[Data entries]
[Start of section]

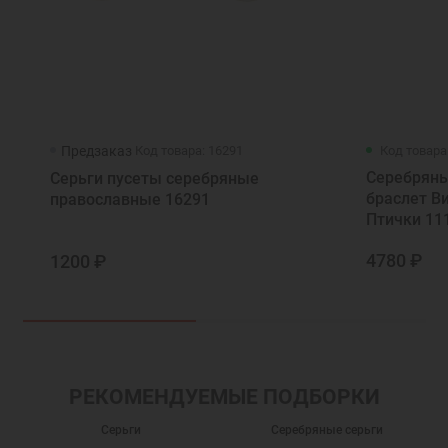
Предзаказ
Код товара: 16291
Код товара
Серебряны
Cерьги пусеты серебряные
браслет В
православные 16291
Птички 11
4780 ₽
1200 ₽
РЕКОМЕНДУЕМЫЕ ПОДБОРКИ
Серьги
Серебряные серьги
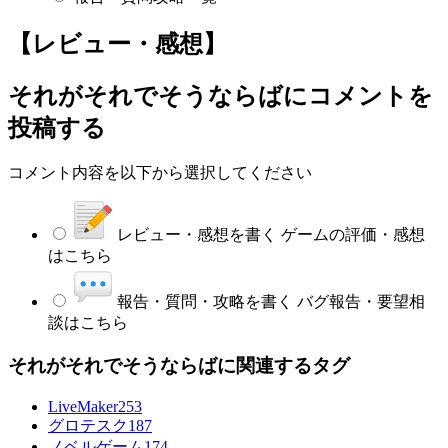
【レビュー・感想】
それがそれでそうならば
にコメントを
投稿する
コメント内容を以下から選択してください
レビュー・感想を書く
ゲームの評価・感想
はこちら
報告・質問・攻略を書く
バグ報告・要望相
談はこちら
それがそれでそうならばに関連するタグ
LiveMaker
253
グロテスク
187
ノベルゲーム
174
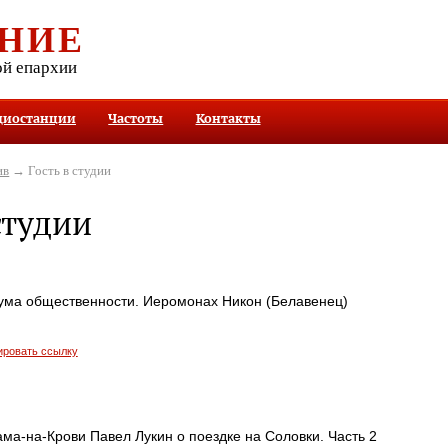
НИЕ
ой епархии
диостанции
Частоты
Контакты
ив
→ Гость в студии
студии
ума общественности. Иеромонах Никон (Белавенец)
ировать ссылку
ма-на-Крови Павел Лукин о поездке на Соловки. Часть 2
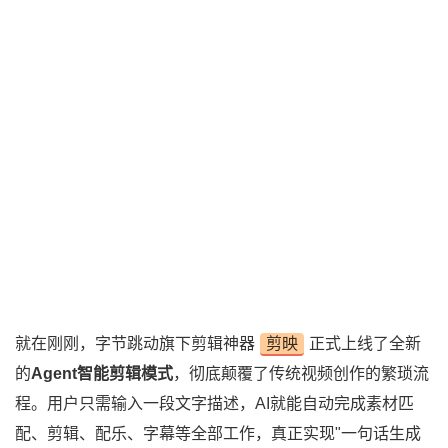
就在刚刚，字节跳动旗下剪辑神器
剪映
正式上线了全新
的
Agent智能剪辑模式
，彻底颠覆了传统视频创作的繁琐流
程。用户只需输入一段文字描述，AI就能自动完成素材匹
配、剪辑、配乐、字幕等全部工作，真正实现"一句话生成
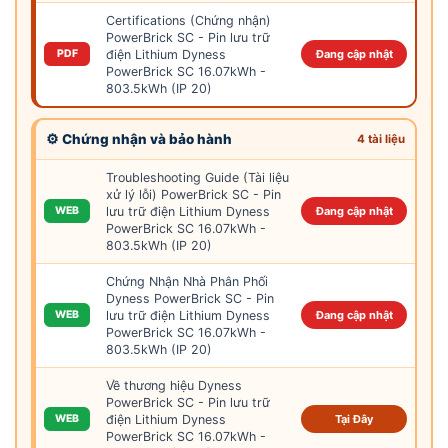
Certifications (Chứng nhận)
PowerBrick SC - Pin lưu trữ
điện Lithium Dyness
PDF
Đang cập nhật
PowerBrick SC 16.07kWh -
803.5kWh (IP 20)
⚙ Chứng nhận và bảo hành
4 tài liệu
Troubleshooting Guide (Tài liệu
xử lý lỗi) PowerBrick SC - Pin
lưu trữ điện Lithium Dyness
WEB
Đang cập nhật
PowerBrick SC 16.07kWh -
803.5kWh (IP 20)
Chứng Nhận Nhà Phân Phối
Dyness PowerBrick SC - Pin
lưu trữ điện Lithium Dyness
WEB
Đang cập nhật
PowerBrick SC 16.07kWh -
803.5kWh (IP 20)
Về thương hiệu Dyness
PowerBrick SC - Pin lưu trữ
điện Lithium Dyness
WEB
Tại Đây
PowerBrick SC 16.07kWh -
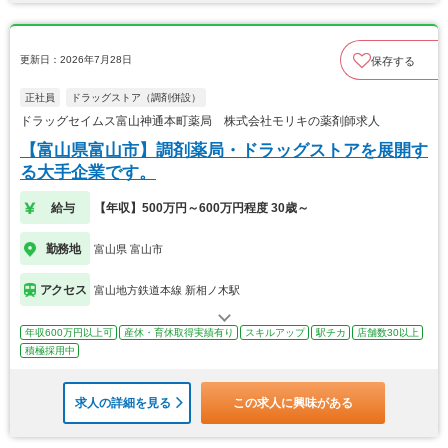
更新日：2026年7月28日
保存する
正社員
ドラッグストア（調剤併設）
ドラッグセイムス富山神通本町薬局 株式会社モリキの薬剤師求人
【富山県富山市】調剤薬局・ドラッグストアを展開す
る大手企業です。
給与
【年収】500万円～600万円程度 30歳～
勤務地
富山県 富山市
アクセス
富山地方鉄道本線 新相ノ木駅
年収600万円以上可
産休・育休取得実績有り
スキルアップ
駅チカ
店舗数30以上
積極採用中
求人の詳細を見る
この求人に興味がある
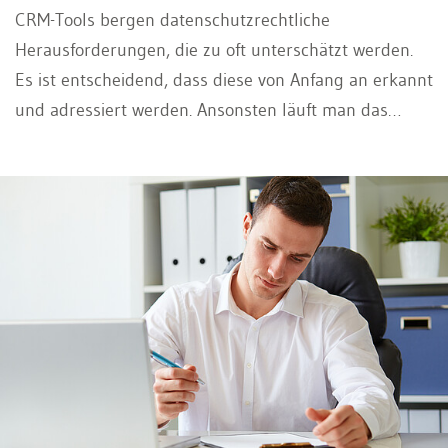
CRM-Tools bergen datenschutzrechtliche
Herausforderungen, die zu oft unterschätzt werden.
Es ist entscheidend, dass diese von Anfang an erkannt
und adressiert werden. Ansonsten läuft man das
Risiko, dass das Projekt nicht wie gewünscht
umgesetzt werden kann – oder sogar scheitert. Nicht
zuletzt die neuen Kompetenzen des Eidgenössischen
Datenschutz- und Öffentlichkeitsbeauftragten
("EDÖB") schaffen einen Anreiz für Unternehmen, den
Datenschutz angemessen zu berücksichtigen.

[End of section]

- [WHAT YOU HAVE TO DO]
All the data above is to be transcribed exactly, with no pictures included.

- [WRITTEN ANSWER]
Предзаказ
Код товара: 16291
Код товара
Серебряны
Cерьги пусеты серебряные
браслет В
православные 16291
Птички 11
4780 ₽
1200 ₽
РЕКОМЕНДУЕМЫЕ ПОДБОРКИ
Серьги
Серебряные серьги
【レビュー・感想】
それがそれでそうならば
にコメントを
投稿する
コメント内容を以下から選択してください
レビュー・感想を書く
ゲームの評価・感想
はこちら
報告・質問・攻略を書く
バグ報告・要望相
談はこちら
それがそれでそうならばに関連するタグ
LiveMaker
253
グロテスク
187
ノベルゲーム
174
НИЕ
ой епархии
диостанции
Частоты
Контакты
ив
→ Гость в студии
студии
ума общественности. Иеромонах Никон (Белавенец)
ировать ссылку
ма-на-Крови Павел Лукин о поездке на Соловки. Часть 2
就在刚刚，字节跳动旗下剪辑神器
剪映
正式上线了全新
的
Agent智能剪辑模式
，彻底颠覆了传统视频创作的繁琐流
程。用户只需输入一段文字描述，AI就能自动完成素材匹
配、剪辑、配乐、字幕等全部工作，真正实现"一句话生成
Certifications (Chứng nhận)
PowerBrick SC - Pin lưu trữ
điện Lithium Dyness
PDF
Đang cập nhật
PowerBrick SC 16.07kWh -
803.5kWh (IP 20)
⚙ Chứng nhận và bảo hành
4 tài liệu
Troubleshooting Guide (Tài liệu
xử lý lỗi) PowerBrick SC - Pin
lưu trữ điện Lithium Dyness
WEB
Đang cập nhật
PowerBrick SC 16.07kWh -
803.5kWh (IP 20)
Chứng Nhận Nhà Phân Phối
Dyness PowerBrick SC - Pin
lưu trữ điện Lithium Dyness
WEB
Đang cập nhật
PowerBrick SC 16.07kWh -
803.5kWh (IP 20)
Về thương hiệu Dyness
PowerBrick SC - Pin lưu trữ
điện Lithium Dyness
WEB
Tại Đây
PowerBrick SC 16.07kWh -
更新日：2026年7月28日
保存する
正社員
ドラッグストア（調剤併設）
ドラッグセイムス富山神通本町薬局 株式会社モリキの薬剤師求人
【富山県富山市】調剤薬局・ドラッグストアを展開す
る大手企業です。
給与
【年収】500万円～600万円程度 30歳～
勤務地
富山県 富山市
アクセス
富山地方鉄道本線 新相ノ木駅
年収600万円以上可
産休・育休取得実績有り
スキルアップ
駅チカ
店舗数30以上
積極採用中
求人の詳細を見る
この求人に興味がある
CRM-Tools bergen datenschutzrechtliche
Herausforderungen, die zu oft unterschätzt werden.
Es ist entscheidend, dass diese von Anfang an erkannt
und adressiert werden. Ansonsten läuft man das
Risiko, dass das Projekt nicht wie gewünscht
umgesetzt werden kann – oder sogar scheitert. Nicht
zuletzt die neuen Kompetenzen des Eidgenössischen
Datenschutz- und Öffentlichkeitsbeauftragten
("EDÖB") schaffen einen Anreiz für Unternehmen, den
Datenschutz angemessen zu berücksichtigen.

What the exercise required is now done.